» Passage provided:
I don't understand your scope preference. These seem the same to me:

    
    
      family.findEldestFirst(person => this.isRoyal() && person.name == "Kate")
    

vs

    
    
      family.findEldestFirst(isPrincess.bind(family))
    
      function isPrincess(person) {
        return this.isRoyal() && person.name == "Kate"
      }
    

11 tokens vs 16, same order of magnitude. Second one has an explicit return,
which is good for readability. Shorter lines, to which is better for
readability. Also relies on fewer control structures, which is good for
readability. No need to understand the =>/-> distinction, which is very subtle
and beginners won't know about it. To me I'd rather just learn functions and
closures and be done with it.

... And frankly I think using "this" that way in either case is not a win. I'd
rather make family its own argument to isPrincess:

    
    
      family.findEldestFirst(isPrincess.bind(null, family))

» Supplied entries:

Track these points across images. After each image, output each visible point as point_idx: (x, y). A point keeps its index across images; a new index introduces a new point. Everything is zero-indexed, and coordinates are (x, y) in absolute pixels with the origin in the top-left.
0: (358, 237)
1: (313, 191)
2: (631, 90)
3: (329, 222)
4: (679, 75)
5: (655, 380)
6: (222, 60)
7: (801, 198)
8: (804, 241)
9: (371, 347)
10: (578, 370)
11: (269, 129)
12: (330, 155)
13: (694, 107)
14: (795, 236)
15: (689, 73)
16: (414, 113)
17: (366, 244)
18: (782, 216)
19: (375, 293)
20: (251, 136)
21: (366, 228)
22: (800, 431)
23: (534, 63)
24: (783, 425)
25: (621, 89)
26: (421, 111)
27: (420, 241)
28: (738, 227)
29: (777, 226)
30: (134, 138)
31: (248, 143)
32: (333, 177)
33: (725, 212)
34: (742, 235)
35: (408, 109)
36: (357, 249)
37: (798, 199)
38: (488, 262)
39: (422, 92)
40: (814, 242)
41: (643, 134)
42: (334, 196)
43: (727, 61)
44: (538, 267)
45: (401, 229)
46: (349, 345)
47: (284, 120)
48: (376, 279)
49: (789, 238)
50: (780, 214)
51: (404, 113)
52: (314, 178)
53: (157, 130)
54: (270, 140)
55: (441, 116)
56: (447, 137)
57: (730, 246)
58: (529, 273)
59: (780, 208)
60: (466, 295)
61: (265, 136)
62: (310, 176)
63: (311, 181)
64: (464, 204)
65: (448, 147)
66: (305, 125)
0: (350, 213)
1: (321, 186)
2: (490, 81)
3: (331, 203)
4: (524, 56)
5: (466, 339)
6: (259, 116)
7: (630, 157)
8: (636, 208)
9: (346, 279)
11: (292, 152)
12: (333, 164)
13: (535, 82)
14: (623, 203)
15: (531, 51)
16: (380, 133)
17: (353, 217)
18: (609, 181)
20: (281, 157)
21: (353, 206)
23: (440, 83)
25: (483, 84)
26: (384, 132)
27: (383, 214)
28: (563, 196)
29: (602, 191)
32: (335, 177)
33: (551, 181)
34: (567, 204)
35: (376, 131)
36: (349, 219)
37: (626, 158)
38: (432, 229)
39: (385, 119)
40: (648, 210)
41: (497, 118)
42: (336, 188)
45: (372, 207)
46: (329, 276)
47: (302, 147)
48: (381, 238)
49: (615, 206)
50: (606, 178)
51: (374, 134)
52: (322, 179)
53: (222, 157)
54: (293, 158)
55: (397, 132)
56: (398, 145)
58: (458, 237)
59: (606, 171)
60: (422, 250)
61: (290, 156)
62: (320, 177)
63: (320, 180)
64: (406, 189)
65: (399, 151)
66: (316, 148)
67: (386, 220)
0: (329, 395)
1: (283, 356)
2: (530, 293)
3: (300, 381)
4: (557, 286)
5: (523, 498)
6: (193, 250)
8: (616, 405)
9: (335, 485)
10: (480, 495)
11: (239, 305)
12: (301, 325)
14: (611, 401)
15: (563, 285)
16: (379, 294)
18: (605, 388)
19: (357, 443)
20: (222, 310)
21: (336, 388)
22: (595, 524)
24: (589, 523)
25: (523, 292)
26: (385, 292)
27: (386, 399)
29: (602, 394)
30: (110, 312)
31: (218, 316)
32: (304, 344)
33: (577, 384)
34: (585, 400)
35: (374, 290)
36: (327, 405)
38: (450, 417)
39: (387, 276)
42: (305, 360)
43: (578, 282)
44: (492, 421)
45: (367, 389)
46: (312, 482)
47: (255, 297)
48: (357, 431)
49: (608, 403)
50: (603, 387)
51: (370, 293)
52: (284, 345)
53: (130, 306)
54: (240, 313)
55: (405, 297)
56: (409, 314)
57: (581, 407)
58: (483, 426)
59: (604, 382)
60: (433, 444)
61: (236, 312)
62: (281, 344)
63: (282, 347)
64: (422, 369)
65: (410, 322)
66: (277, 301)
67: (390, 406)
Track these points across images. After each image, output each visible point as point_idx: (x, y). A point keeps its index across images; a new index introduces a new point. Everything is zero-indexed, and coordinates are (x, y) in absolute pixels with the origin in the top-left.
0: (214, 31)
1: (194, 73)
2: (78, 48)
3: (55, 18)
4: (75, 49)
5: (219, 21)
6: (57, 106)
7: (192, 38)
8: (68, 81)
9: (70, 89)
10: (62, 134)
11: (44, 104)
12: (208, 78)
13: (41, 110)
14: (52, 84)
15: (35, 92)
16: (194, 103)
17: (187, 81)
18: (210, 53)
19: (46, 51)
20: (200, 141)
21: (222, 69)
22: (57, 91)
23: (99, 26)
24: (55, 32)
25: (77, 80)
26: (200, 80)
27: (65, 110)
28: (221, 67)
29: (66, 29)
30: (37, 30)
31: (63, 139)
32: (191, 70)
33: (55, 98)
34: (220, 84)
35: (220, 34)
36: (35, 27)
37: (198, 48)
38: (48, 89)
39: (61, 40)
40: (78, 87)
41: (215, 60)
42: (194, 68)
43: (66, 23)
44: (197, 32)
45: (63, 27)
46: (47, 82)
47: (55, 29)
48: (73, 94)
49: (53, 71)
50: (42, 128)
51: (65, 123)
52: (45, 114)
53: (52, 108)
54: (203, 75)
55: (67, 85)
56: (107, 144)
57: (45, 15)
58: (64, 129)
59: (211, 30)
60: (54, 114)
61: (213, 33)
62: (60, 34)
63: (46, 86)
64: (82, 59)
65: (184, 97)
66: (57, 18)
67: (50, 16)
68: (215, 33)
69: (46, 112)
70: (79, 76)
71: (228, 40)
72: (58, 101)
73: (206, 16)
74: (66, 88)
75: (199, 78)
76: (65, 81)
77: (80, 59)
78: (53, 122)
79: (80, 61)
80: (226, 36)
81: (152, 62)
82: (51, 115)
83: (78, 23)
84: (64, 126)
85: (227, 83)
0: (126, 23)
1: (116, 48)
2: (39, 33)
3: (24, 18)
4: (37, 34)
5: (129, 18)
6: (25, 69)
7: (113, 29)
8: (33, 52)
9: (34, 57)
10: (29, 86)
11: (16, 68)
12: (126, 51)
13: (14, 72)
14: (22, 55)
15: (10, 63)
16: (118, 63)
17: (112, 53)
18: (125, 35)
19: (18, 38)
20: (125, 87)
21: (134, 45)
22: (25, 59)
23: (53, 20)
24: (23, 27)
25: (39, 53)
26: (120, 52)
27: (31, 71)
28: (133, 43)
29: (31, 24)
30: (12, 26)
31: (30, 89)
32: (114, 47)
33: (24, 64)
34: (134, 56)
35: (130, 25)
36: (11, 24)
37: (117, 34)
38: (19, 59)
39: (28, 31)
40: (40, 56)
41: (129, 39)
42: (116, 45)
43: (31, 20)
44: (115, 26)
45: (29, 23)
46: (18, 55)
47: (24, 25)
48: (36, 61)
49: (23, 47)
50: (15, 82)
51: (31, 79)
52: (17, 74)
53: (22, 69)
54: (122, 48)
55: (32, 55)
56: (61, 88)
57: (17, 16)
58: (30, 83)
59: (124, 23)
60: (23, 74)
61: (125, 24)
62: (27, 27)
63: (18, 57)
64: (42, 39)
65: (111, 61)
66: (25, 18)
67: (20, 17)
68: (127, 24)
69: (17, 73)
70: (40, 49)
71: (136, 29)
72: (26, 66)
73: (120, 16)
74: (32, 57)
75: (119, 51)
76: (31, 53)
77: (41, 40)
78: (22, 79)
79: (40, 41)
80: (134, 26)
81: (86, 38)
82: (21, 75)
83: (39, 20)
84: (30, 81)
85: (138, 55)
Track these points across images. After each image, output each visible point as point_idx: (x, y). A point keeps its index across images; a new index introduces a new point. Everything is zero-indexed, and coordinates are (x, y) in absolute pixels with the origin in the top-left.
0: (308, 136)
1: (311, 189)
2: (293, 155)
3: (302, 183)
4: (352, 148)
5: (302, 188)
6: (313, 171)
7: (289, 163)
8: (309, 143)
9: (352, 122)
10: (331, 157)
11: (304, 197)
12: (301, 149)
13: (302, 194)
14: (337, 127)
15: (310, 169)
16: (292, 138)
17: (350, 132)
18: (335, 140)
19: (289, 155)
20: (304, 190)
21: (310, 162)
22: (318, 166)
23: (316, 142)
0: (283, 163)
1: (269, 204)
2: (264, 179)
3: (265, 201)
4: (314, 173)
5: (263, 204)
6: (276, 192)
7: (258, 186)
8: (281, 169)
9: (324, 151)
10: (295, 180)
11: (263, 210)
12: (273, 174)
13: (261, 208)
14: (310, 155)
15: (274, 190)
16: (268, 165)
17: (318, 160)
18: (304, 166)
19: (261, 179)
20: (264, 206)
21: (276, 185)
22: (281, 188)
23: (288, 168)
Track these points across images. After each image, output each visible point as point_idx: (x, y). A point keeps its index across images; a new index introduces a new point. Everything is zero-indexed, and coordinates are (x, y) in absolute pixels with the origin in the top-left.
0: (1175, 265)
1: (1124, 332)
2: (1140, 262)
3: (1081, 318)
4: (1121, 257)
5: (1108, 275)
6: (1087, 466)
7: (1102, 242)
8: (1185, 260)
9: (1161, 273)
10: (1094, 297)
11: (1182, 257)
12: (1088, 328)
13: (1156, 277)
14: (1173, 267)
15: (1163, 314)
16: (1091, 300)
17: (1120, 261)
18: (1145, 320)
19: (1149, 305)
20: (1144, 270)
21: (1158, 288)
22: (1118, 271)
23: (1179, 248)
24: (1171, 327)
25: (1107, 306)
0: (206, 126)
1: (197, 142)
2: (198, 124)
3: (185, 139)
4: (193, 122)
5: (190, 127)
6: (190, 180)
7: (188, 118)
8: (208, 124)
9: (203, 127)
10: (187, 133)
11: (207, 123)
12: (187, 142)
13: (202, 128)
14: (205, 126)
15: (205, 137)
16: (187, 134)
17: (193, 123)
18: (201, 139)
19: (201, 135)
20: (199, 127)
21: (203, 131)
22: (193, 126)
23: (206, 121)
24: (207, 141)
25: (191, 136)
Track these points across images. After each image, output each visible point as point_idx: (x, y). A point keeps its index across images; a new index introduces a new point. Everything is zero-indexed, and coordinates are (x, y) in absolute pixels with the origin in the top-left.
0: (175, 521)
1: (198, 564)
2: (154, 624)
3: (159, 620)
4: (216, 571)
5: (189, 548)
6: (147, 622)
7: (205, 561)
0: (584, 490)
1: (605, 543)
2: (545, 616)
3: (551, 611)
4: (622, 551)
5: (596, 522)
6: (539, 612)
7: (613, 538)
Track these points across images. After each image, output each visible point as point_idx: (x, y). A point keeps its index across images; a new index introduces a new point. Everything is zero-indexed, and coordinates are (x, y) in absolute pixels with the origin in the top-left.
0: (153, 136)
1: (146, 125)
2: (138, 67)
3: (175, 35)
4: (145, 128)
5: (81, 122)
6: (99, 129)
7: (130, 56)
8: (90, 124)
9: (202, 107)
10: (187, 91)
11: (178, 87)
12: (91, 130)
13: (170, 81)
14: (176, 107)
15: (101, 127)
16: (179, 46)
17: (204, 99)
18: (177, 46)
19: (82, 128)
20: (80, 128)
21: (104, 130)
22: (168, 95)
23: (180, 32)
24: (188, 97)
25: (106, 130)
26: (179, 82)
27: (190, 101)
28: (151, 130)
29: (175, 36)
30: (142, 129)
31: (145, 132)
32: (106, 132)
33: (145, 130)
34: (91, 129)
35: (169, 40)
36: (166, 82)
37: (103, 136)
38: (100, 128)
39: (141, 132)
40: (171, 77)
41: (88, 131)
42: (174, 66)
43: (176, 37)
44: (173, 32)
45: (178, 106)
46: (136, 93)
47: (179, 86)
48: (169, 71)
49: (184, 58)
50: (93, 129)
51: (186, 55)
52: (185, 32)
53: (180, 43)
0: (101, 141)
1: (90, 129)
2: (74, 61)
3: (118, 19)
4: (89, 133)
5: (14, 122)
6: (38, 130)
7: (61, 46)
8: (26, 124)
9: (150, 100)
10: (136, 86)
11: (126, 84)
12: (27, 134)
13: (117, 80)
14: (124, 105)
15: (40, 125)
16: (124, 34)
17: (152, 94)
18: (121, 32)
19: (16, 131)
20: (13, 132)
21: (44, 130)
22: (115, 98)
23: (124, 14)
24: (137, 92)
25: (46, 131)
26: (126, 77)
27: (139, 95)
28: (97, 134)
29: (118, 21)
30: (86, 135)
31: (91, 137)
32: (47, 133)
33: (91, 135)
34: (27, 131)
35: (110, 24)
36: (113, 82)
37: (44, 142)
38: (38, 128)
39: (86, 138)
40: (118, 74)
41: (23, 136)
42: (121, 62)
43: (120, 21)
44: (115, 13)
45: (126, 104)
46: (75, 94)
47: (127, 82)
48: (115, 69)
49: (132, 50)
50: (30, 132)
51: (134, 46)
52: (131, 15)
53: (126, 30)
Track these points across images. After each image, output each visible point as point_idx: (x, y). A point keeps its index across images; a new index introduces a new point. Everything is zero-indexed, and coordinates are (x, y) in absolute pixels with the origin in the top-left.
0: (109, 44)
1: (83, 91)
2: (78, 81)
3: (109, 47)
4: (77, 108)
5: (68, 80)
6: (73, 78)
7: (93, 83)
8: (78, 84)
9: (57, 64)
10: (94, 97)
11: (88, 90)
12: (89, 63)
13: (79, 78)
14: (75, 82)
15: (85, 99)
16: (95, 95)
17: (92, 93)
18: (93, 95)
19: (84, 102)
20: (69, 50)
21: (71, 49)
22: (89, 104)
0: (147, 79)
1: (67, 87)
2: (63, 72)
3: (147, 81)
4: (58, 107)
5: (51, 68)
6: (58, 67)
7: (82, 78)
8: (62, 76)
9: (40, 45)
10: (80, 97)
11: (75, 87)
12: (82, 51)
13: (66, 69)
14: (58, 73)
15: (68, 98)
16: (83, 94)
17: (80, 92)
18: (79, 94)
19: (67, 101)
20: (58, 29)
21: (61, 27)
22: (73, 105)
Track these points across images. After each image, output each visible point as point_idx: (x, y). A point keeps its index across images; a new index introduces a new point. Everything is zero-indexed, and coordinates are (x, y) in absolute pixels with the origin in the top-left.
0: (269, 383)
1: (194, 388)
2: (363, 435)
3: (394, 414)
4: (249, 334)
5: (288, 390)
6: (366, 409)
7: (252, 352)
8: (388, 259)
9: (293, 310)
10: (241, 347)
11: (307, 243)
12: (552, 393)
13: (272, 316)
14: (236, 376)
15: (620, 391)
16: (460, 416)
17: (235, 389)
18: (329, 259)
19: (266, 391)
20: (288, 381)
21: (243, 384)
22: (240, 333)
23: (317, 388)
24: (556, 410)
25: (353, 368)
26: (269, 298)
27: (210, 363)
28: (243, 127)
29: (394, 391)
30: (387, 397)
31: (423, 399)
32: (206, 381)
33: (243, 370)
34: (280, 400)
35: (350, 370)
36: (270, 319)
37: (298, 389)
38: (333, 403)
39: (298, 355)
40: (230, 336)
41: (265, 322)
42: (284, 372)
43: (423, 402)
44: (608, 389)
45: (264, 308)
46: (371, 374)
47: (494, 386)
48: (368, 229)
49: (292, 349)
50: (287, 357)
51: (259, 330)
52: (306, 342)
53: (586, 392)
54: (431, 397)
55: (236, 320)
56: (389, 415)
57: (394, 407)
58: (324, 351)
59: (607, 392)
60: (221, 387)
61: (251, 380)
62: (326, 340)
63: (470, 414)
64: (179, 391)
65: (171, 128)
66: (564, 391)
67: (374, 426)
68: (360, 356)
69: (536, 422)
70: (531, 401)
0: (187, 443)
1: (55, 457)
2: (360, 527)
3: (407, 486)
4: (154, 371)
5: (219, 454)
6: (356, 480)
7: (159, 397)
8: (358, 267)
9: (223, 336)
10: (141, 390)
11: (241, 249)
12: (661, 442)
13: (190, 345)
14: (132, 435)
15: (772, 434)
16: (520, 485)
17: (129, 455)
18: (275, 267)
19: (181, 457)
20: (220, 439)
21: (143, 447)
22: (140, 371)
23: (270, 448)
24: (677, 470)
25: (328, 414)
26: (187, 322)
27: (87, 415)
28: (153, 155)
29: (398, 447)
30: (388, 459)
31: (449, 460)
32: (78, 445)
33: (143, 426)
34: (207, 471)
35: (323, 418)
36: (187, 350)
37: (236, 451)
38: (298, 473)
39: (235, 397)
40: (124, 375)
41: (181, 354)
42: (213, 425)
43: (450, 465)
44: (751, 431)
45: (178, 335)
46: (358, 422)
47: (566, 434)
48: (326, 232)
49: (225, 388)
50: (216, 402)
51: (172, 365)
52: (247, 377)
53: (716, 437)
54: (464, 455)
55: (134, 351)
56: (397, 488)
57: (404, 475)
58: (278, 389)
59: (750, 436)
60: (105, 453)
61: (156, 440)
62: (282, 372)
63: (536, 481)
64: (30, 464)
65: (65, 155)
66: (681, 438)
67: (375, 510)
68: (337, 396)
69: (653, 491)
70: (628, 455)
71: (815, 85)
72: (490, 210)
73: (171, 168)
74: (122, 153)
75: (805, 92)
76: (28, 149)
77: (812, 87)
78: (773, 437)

» Tasks:
1. Retype the forum comment between "11 tokens vs" and "family.findEldestFirst(isPrincess.bind(null, family))", inclusive, without any changes.
2. According to the forum comment, which distinction will beginners not know about?

» Answer section:
1.
11 tokens vs 16, same order of magnitude. Second one has an explicit return,
which is good for readability. Shorter lines, to which is better for
readability. Also relies on fewer control structures, which is good for
readability. No need to understand the =>/-> distinction, which is very subtle
and beginners won't know about it. To me I'd rather just learn functions and
closures and be done with it.

... And frankly I think using "this" that way in either case is not a win. I'd
rather make family its own argument to isPrincess:

    
    
      family.findEldestFirst(isPrincess.bind(null, family))

2. The =>/-> distinction.